* EXERCISE MATERIAL
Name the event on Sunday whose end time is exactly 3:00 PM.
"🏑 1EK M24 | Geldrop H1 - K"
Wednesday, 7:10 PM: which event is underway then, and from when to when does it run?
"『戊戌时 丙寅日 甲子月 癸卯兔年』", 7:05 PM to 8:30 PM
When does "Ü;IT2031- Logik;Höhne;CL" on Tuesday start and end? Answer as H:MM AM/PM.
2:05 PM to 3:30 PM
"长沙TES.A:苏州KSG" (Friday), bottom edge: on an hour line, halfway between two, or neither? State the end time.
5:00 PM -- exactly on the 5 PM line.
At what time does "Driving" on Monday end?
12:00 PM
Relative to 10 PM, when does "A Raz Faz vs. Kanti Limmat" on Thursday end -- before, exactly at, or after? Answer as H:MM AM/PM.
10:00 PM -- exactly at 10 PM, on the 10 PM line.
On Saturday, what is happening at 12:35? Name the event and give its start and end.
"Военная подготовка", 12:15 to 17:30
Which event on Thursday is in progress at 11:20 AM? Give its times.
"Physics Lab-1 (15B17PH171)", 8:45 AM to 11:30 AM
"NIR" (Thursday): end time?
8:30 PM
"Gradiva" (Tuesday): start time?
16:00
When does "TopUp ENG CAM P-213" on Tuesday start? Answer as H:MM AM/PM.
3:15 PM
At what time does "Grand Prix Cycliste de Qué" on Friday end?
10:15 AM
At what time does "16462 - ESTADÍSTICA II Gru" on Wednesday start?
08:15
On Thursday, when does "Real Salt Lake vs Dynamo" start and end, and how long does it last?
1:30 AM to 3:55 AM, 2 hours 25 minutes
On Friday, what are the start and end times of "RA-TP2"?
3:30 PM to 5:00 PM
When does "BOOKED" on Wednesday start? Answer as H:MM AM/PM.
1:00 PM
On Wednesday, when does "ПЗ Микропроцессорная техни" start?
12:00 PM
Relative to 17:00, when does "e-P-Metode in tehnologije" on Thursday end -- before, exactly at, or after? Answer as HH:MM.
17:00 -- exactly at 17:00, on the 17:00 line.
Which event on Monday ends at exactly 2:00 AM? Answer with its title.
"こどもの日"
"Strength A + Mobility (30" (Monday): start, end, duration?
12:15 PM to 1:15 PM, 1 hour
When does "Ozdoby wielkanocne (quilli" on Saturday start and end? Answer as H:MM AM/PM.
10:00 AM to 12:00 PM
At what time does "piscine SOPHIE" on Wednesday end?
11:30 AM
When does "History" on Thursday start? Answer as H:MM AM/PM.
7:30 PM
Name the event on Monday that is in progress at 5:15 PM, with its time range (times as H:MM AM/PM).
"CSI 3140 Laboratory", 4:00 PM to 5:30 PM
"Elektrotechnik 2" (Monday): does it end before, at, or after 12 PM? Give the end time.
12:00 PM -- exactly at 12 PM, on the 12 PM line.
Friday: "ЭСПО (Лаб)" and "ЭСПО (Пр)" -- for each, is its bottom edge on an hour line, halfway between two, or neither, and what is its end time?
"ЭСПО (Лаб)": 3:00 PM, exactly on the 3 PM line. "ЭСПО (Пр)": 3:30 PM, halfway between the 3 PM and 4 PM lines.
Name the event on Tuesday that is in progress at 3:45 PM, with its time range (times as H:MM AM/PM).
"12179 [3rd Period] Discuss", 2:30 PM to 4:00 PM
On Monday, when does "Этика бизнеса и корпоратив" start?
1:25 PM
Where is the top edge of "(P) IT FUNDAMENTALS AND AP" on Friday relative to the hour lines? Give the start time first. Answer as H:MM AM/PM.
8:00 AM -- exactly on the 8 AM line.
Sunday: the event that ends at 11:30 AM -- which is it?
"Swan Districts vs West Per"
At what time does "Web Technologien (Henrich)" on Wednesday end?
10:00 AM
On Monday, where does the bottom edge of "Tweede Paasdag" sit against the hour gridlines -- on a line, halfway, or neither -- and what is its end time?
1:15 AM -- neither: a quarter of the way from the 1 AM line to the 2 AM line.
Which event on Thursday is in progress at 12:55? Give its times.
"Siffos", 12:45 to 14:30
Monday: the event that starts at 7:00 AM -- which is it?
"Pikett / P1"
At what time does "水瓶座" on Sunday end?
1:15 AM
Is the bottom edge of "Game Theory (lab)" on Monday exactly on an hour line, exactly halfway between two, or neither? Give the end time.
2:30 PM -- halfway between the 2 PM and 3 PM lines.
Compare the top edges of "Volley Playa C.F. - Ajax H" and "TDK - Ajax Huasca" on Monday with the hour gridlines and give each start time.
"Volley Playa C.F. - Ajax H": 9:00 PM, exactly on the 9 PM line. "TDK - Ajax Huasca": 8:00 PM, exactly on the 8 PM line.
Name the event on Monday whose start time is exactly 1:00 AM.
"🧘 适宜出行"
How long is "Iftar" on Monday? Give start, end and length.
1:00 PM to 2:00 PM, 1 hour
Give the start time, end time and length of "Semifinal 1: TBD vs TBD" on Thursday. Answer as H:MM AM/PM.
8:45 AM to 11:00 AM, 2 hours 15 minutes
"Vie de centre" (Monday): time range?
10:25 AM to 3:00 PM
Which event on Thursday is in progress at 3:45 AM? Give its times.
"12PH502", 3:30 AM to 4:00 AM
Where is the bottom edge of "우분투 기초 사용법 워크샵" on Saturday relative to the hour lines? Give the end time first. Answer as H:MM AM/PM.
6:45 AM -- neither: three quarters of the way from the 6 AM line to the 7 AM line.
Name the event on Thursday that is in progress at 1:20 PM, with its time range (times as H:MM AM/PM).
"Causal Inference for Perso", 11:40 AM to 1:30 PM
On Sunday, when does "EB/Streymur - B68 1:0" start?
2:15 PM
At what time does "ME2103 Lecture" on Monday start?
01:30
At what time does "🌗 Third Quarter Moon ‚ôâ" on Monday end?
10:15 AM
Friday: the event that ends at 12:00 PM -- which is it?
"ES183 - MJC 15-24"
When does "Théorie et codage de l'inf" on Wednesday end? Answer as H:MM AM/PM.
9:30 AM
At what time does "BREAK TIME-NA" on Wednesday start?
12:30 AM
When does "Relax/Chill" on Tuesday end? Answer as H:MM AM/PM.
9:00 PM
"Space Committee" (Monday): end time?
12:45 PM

* STATED TASK
Copy the data from the line containing "On Wednesday, when" through the line containing "PM to 5:30 PM", inclusive, replacing "start" with "begin" and leaving everything else unchanged.

* OUTPUT OF THE TASK
On Wednesday, when does "ПЗ Микропроцессорная техни" begin?
12:00 PM
Relative to 17:00, when does "e-P-Metode in tehnologije" on Thursday end -- before, exactly at, or after? Answer as HH:MM.
17:00 -- exactly at 17:00, on the 17:00 line.
Which event on Monday ends at exactly 2:00 AM? Answer with its title.
"こどもの日"
"Strength A + Mobility (30" (Monday): begin, end, duration?
12:15 PM to 1:15 PM, 1 hour
When does "Ozdoby wielkanocne (quilli" on Saturday begin and end? Answer as H:MM AM/PM.
10:00 AM to 12:00 PM
At what time does "piscine SOPHIE" on Wednesday end?
11:30 AM
When does "History" on Thursday begin? Answer as H:MM AM/PM.
7:30 PM
Name the event on Monday that is in progress at 5:15 PM, with its time range (times as H:MM AM/PM).
"CSI 3140 Laboratory", 4:00 PM to 5:30 PM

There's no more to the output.